Conozco a Divaldo Pereira Franco - hoy un Pilar de la Doctrina Espírita - desde muy jóven, desde 1962 ó 63, cuando yo frecuentaba la Federación Espírita Brasileña (FEB).
Siempre fue muy humilde y atento a las normas que rigen el buen desempeño del trabajo mediúmnico.
Algo en común nos une: el amor y cariño que dedicamos a la querida Joana de Angelis, nuestra muy conocida Joana Angélica, mártir de la Independencia de Brasil. Qual baiano de Salvador que não conhece essa página da História do Brasil? Sou baiana de Salvador (capixaba de coração).
La hermana Joana de Angelis creó hace algunos años, un Servicio de Psicoterapia en nuestra Comunidad Espiritual Siervos de Jesus, con 13 psicólogos, 6 mujeres y 7 hombres (espíritos), para atender casos graves de disturbios mentais tanto de encarnados como desencarnados, que son ayudados en los trabajos de desobsesión. Acción bondadosa de la querida Hermana. Agradecemos al Padre y a Ella de todo corazón por la dádiva ofrecida.
Pero ahora, regresemos a nuestro asunto:
Como nos dijo Mayr, Divaldo no merecía aquella melancólica insinuación que hicieron con él, involucrando a dos grandes hombre valerosos e íntegros que elevaron el Espiritismo en Brasil y en el mundo: Divaldo Pereira Franco y Francisco Cândido Xavier.
Recuerdo perfectamente el día que el Dr. Antonio Lugon, presidente en esa epoca de la FEB, quien al saber yo viajaría al Salvador, me prguntó: ¿Podría usted llevar nuestra carta para el orador espírita Divaldo P. Franco? A lo que yo alegremente acepté.
En aquele tiempo, Divaldo trabajaba en el extinto IPASE, y yo en el IAPI. Fui hasta donde él y le entregué la carta. Después de haberla leído ante mi presencia, respondió: Dígale al Dr. Lugon que acepto la invitación por lo que estaré en Victoria para el día acordado.
Entonces, el jóven vino Era bastante tímido; sin embargo, muy amable con todos que lo saludaban.

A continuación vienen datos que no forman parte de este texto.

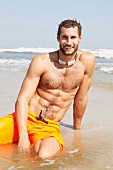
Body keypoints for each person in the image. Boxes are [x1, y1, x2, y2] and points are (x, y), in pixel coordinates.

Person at [0, 19, 95, 158]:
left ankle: (32, 144)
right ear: (58, 38)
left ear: (80, 38)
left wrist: (77, 130)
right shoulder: (42, 62)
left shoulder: (87, 62)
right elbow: (22, 100)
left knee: (43, 157)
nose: (69, 42)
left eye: (73, 37)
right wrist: (23, 136)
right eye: (64, 37)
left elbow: (81, 98)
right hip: (26, 118)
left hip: (49, 126)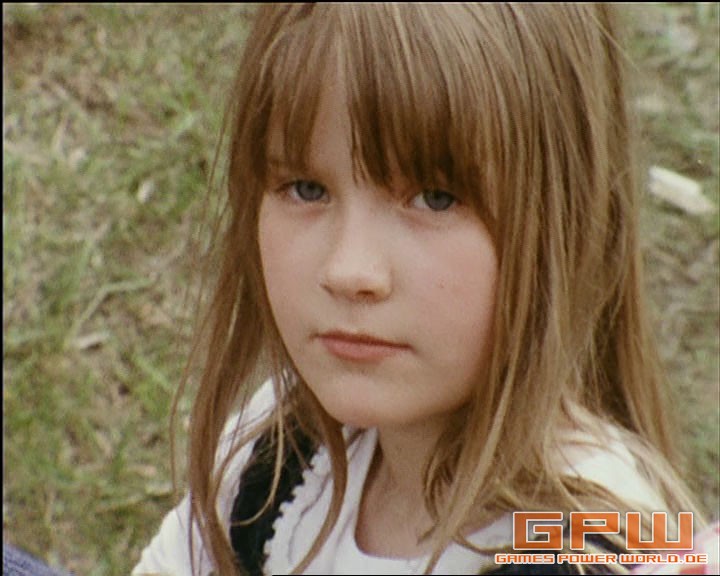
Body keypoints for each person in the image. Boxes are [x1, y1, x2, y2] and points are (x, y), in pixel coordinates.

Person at [133, 4, 707, 575]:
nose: (349, 270)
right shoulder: (285, 449)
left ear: (567, 220)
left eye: (435, 199)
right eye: (306, 189)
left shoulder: (592, 550)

A partir de aquel día, creo que dos espíritus amigos se reencontraron. Tengo cuidadosamente guardadas todas sus cartas, tarjetas postales y hasta flores secas; tal era la sensibilidad de aquella alma amiga, fraterna y generosa, incapaz, portanto, de tal acto desonesto.
Gracias Divaldo. Brasil y el mundo agradecen su amor y dedicación en la propagación de la Doctrina Espírita.
Kardec la hico nascer y crecer, mientras que ustedes dos la diseminaron como semillas de esa planta milagrosas por todo el planeta. Planta que cura dolencias del alma e impulsa al Ser en la jornada evolutiva.
Jesus, Luz y Fuerza que nos conduce, nos bendice a todos!